Mounting Regular Partitions (ext3,ext4)
If fdisk shows you that you have a regular Linux file system, you will be able to gain access to it very quickly. Confirm you have a Linux file system by creating a directory for a mount point, then mounting the file system.
Now, let’s create a mount point for the file system:
Now that that is taken care of, let’s go examine our disk. We’ll want to:
- Mount the VMDK
- Identify the partition we want to access,
- Identify that starting sector of that partition
- Calculate the offset we need to successfully isolate to be mounted, and
- Mount the partition.
To mount the vmdk, we’ll use the same command as we did above:
losetup -v `losetup –find` /mnt/thisvm/ReVoip.highpoweredhelp.com/ReVoip.myserver.com-flat.vmdk
Make sure you have the -v in there so you can see which loop device was associated with your file, In this case, it was /dev/loop2.
We’ll use fdisk to look at the disk as it is mounted on /dev/loop2, run the command:
fdisk -lu /dev/loop2
Which should give you an output like the one below.
There are three vital pieces of information here:
- We have identified that the device on /dev/loop2p1 is a Linux file system.
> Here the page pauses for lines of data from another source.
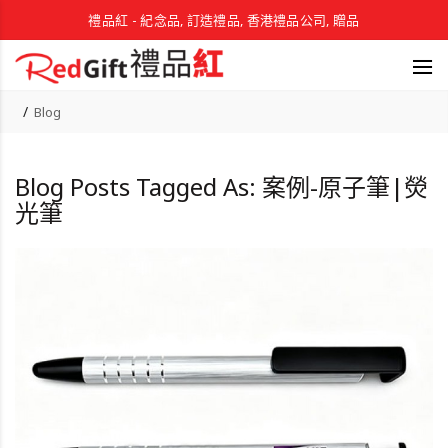
禮品紅 - 紀念品, 訂造禮品, 香港禮品公司, 贈品
Blog
Blog Posts Tagged As: 案例-原子筆|熒
光筆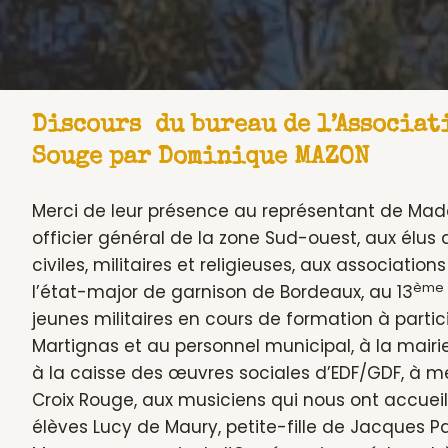
Discours du bureau de l’Associat
Souge par Dominique MAZON
Merci de leur présence au représentant de Mad
officier général de la zone Sud-ouest, aux élus 
civiles, militaires et religieuses, aux associati
ème
l’état-major de garnison de Bordeaux, au 13
jeunes militaires en cours de formation à parti
Martignas et au personnel municipal, à la mairi
à la caisse des œuvres sociales d’EDF/GDF, à m
Croix Rouge, aux musiciens qui nous ont accueill
élèves Lucy de Maury, petite-fille de Jacques Pa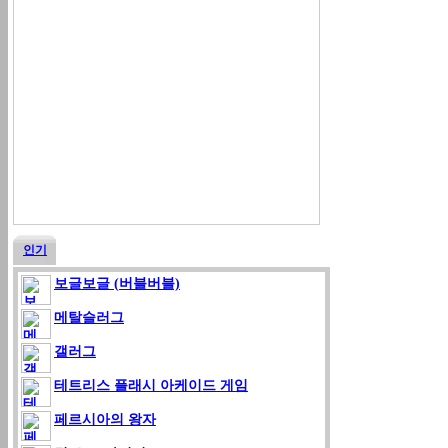
인기
보글보글 (버블버블)
메탈슬러그
갤러그
테트리스 플래시 아케이드 게임
페르시아의 왕자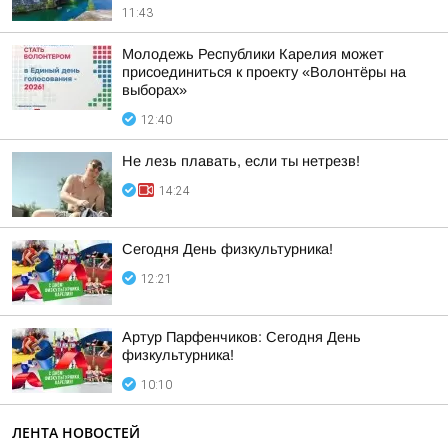
11:43
Молодежь Республики Карелия может
присоединиться к проекту «Волонтёры на
выборах»
12:40
Не лезь плавать, если ты нетрезв!
14:24
Сегодня День физкультурника!
12:21
Артур Парфенчиков: Сегодня День
физкультурника!
10:10
ЛЕНТА НОВОСТЕЙ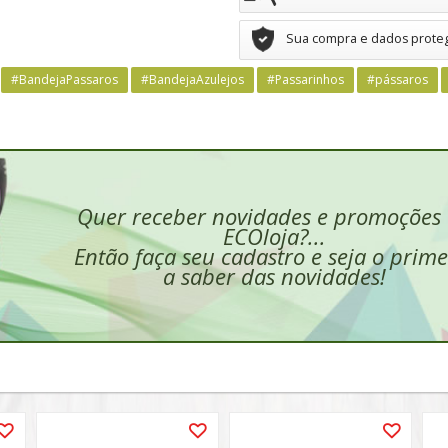
Sua compra e dados prote
#BandejaPassaros
#BandejaAzulejos
#Passarinhos
#pássaros
Quer receber novidades e promoções
ECOloja?...
Então faça seu cadastro e seja o prime
a saber das novidades!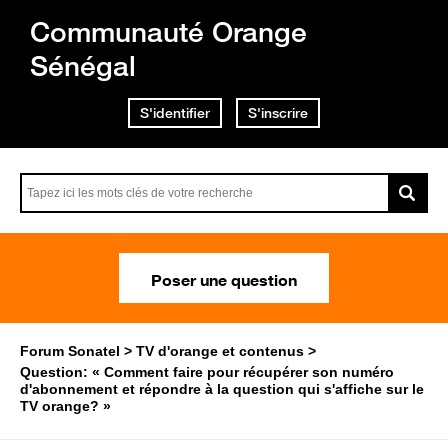
Communauté Orange
Sénégal
S'identifier
S'inscrire
Poser une question
Forum Sonatel
TV d'orange et contenus
Question: « Comment faire pour récupérer son numéro
d'abonnement et répondre à la question qui s'affiche sur le
TV orange? »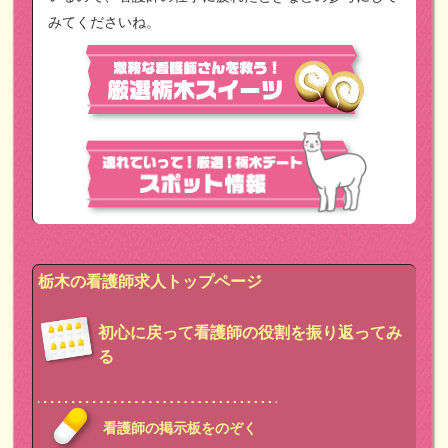
みてくださいね。
栃木の看護師求人トップページ
初心に戻って看護師の役割を振り返ってみ
る
看護師の掲示板をのぞく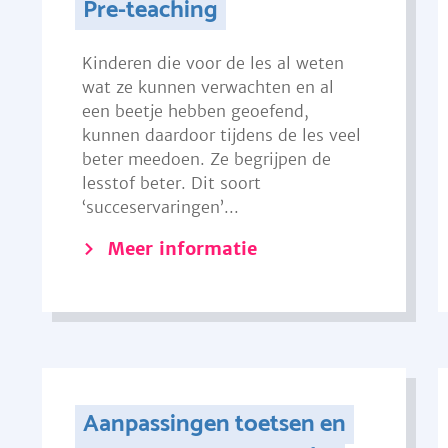
Pre-teaching
Kinderen die voor de les al weten
wat ze kunnen verwachten en al
een beetje hebben geoefend,
kunnen daardoor tijdens de les veel
beter meedoen. Ze begrijpen de
lesstof beter. Dit soort
‘succeservaringen’...
Meer informatie
Aanpassingen toetsen en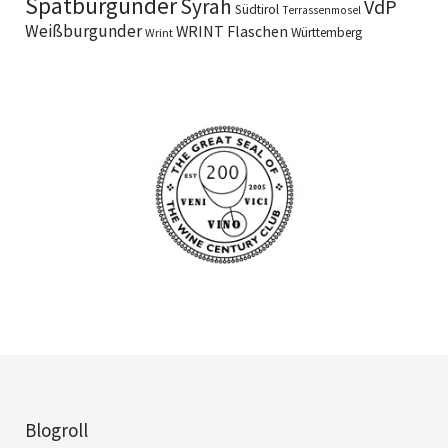
Spätburgunder
Syrah
VdP
Südtirol
Terrassenmosel
Weißburgunder
WRINT Flaschen
Württemberg
Wrint
Blogroll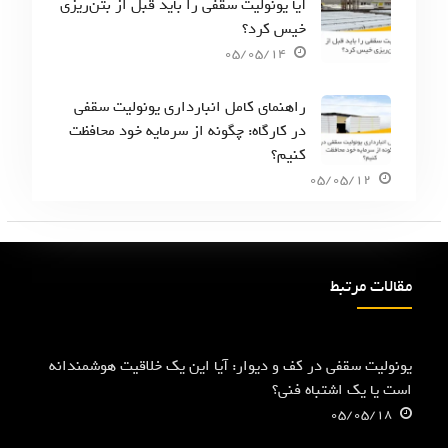
آیا یونولیت سقفی را باید قبل از بتن‌ریزی
خیس کرد؟
05/05/14
راهنمای کامل انبارداری یونولیت سقفی
در کارگاه: چگونه از سرمایه خود محافظت
کنیم؟
05/05/12
مقالات مرتبط
یونولیت سقفی در کف و دیوار: آیا این یک خلاقیت هوشمندانه
است یا یک اشتباه فنی؟
05/05/18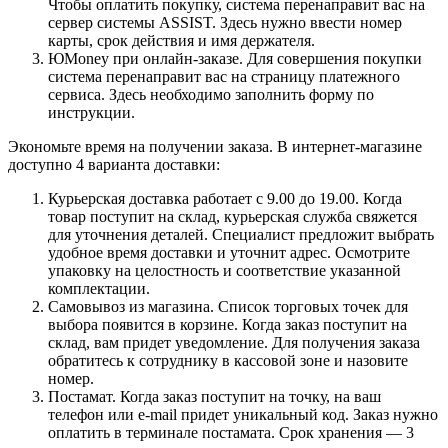
Чтобы оплатить покупку, система перенаправит вас на
сервер системы ASSIST. Здесь нужно ввести номер
карты, срок действия и имя держателя.
ЮMoney при онлайн-заказе. Для совершения покупки
система перенаправит вас на страницу платежного
сервиса. Здесь необходимо заполнить форму по
инструкции.
Экономьте время на получении заказа. В интернет-магазине
доступно 4 варианта доставки:
Курьерская доставка работает с 9.00 до 19.00. Когда
товар поступит на склад, курьерская служба свяжется
для уточнения деталей. Специалист предложит выбрать
удобное время доставки и уточнит адрес. Осмотрите
упаковку на целостность и соответствие указанной
комплектации.
Самовывоз из магазина. Список торговых точек для
выбора появится в корзине. Когда заказ поступит на
склад, вам придет уведомление. Для получения заказа
обратитесь к сотруднику в кассовой зоне и назовите
номер.
Постамат. Когда заказ поступит на точку, на ваш
телефон или e-mail придет уникальный код. Заказ нужно
оплатить в терминале постамата. Срок хранения — 3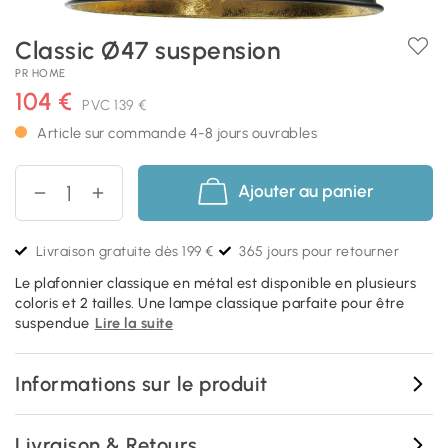
Classic Ø47 suspension
PR HOME
104 €
PVC
139 €
Article sur commande 4-8 jours ouvrables
Ajouter au panier
Livraison gratuite dès 199 €
365 jours pour retourner
Le plafonnier classique en métal est disponible en plusieurs
coloris et 2 tailles. Une lampe classique parfaite pour être
suspendue
Lire la suite
Informations sur le produit
Livraison & Retours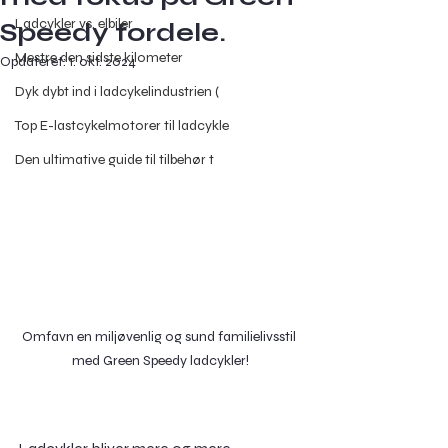
Ladcykler vs. elbiler
Speedy fordele.
Mestre den sidste kilometer
Opdateret:
1. okt. 2024
Dyk dybt ind i ladcykelindustrien (
Top E-lastcykelmotorer til ladcykle
Den ultimative guide til tilbehør t
Omfavn en miljøvenlig og sund familielivsstil 
med Green Speedy ladcykler!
This is the partition we want to mount.
- This partition starts at sector 2048.
- Each sector contains 512 bytes.
Therefore, the offset we need is calculated as the number of sectors times the size of the sector. In this case, 2048 * 512 = 1048576 (bytes).
Armed with this information, we can put that partition (by itself) on the next available loop device:
losetup -v `losetup –find` /dev/loop2 -o1048576
Don’t forget the -v switch. Otherwise, you won’t know which loop device has your partition! In this case, we got /dev/loop3.
Now that we have this partition isolated and ready, the last thing we need to do is mount it to gain access to the files:
Now, let’s mount the file system to gain access to its contents:
mount /dev/loop3 /mnt/linux-fs
You now have full access to the files to read / write and recover.
Mounting your VMWare vmdk files on Linux is easy when you know how to do it, and when you follow the procedure. Whether or not you have a LVM or Linux file system determines how easy it is get gain access to the files. In my opinion, using a regular file system and NOT an LVM makes recovery more simple; however, your choice to use LVM versus a standardized single file system should be based on the merits of each and not on the ease of recovery because (hopefully) recovery won’t be necessary. But if (and when) it is, follow this guide and you should be able to recover everything you need.
I will warn you, however, this guide and the knowledge it contains is NO SUBSTITUTE for proper backups.